(DATASET RECORDS begins)

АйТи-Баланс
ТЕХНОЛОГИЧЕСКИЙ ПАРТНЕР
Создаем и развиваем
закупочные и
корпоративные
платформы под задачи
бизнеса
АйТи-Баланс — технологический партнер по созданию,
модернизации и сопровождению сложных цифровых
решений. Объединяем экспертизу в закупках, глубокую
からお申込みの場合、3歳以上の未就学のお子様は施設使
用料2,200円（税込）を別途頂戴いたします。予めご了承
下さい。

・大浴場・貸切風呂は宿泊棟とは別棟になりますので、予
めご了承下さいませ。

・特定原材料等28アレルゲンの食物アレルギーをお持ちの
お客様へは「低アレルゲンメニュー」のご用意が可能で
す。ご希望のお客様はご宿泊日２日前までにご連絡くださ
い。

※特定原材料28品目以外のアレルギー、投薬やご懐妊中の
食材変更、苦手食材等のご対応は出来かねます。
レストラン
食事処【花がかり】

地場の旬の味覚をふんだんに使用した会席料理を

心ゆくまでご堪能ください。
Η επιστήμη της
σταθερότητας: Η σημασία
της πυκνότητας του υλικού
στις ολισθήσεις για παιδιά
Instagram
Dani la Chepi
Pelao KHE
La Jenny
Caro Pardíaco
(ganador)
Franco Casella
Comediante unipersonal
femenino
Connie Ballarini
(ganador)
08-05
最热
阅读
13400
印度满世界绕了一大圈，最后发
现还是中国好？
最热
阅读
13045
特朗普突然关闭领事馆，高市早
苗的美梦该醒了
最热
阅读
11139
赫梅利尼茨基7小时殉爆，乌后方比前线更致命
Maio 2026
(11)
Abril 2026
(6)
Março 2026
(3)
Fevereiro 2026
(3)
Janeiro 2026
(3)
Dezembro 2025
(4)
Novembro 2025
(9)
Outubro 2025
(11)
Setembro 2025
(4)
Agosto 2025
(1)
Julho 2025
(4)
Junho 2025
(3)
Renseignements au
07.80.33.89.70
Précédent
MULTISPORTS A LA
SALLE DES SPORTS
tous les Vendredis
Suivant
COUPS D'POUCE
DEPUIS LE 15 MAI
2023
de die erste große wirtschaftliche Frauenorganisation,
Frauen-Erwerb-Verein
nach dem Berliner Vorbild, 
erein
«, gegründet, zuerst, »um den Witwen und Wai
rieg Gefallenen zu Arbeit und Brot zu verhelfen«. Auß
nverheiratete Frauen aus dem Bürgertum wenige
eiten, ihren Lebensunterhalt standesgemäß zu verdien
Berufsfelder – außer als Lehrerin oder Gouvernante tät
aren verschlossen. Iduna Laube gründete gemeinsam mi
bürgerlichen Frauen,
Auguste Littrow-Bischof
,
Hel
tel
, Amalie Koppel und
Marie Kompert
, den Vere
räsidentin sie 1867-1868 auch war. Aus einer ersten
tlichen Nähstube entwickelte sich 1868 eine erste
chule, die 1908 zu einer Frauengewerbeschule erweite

(DATASET RECORDS ends)

__ASSIGNED TASK__
Retype every record above exactly.

__RESPONSE BOX__
АйТи-Баланс
ТЕХНОЛОГИЧЕСКИЙ ПАРТНЕР
Создаем и развиваем
закупочные и
корпоративные
платформы под задачи
бизнеса
АйТи-Баланс — технологический партнер по созданию,
модернизации и сопровождению сложных цифровых
решений. Объединяем экспертизу в закупках, глубокую
からお申込みの場合、3歳以上の未就学のお子様は施設使
用料2,200円（税込）を別途頂戴いたします。予めご了承
下さい。

・大浴場・貸切風呂は宿泊棟とは別棟になりますので、予
めご了承下さいませ。

・特定原材料等28アレルゲンの食物アレルギーをお持ちの
お客様へは「低アレルゲンメニュー」のご用意が可能で
す。ご希望のお客様はご宿泊日２日前までにご連絡くださ
い。

※特定原材料28品目以外のアレルギー、投薬やご懐妊中の
食材変更、苦手食材等のご対応は出来かねます。
レストラン
食事処【花がかり】

地場の旬の味覚をふんだんに使用した会席料理を

心ゆくまでご堪能ください。
Η επιστήμη της
σταθερότητας: Η σημασία
της πυκνότητας του υλικού
στις ολισθήσεις για παιδιά
Instagram
Dani la Chepi
Pelao KHE
La Jenny
Caro Pardíaco
(ganador)
Franco Casella
Comediante unipersonal
femenino
Connie Ballarini
(ganador)
08-05
最热
阅读
13400
印度满世界绕了一大圈，最后发
现还是中国好？
最热
阅读
13045
特朗普突然关闭领事馆，高市早
苗的美梦该醒了
最热
阅读
11139
赫梅利尼茨基7小时殉爆，乌后方比前线更致命
Maio 2026
(11)
Abril 2026
(6)
Março 2026
(3)
Fevereiro 2026
(3)
Janeiro 2026
(3)
Dezembro 2025
(4)
Novembro 2025
(9)
Outubro 2025
(11)
Setembro 2025
(4)
Agosto 2025
(1)
Julho 2025
(4)
Junho 2025
(3)
Renseignements au
07.80.33.89.70
Précédent
MULTISPORTS A LA
SALLE DES SPORTS
tous les Vendredis
Suivant
COUPS D'POUCE
DEPUIS LE 15 MAI
2023
de die erste große wirtschaftliche Frauenorganisation,
Frauen-Erwerb-Verein
nach dem Berliner Vorbild, 
erein
«, gegründet, zuerst, »um den Witwen und Wai
rieg Gefallenen zu Arbeit und Brot zu verhelfen«. Auß
nverheiratete Frauen aus dem Bürgertum wenige
eiten, ihren Lebensunterhalt standesgemäß zu verdien
Berufsfelder – außer als Lehrerin oder Gouvernante tät
aren verschlossen. Iduna Laube gründete gemeinsam mi
bürgerlichen Frauen,
Auguste Littrow-Bischof
,
Hel
tel
, Amalie Koppel und
Marie Kompert
, den Vere
räsidentin sie 1867-1868 auch war. Aus einer ersten
tlichen Nähstube entwickelte sich 1868 eine erste
chule, die 1908 zu einer Frauengewerbeschule erweite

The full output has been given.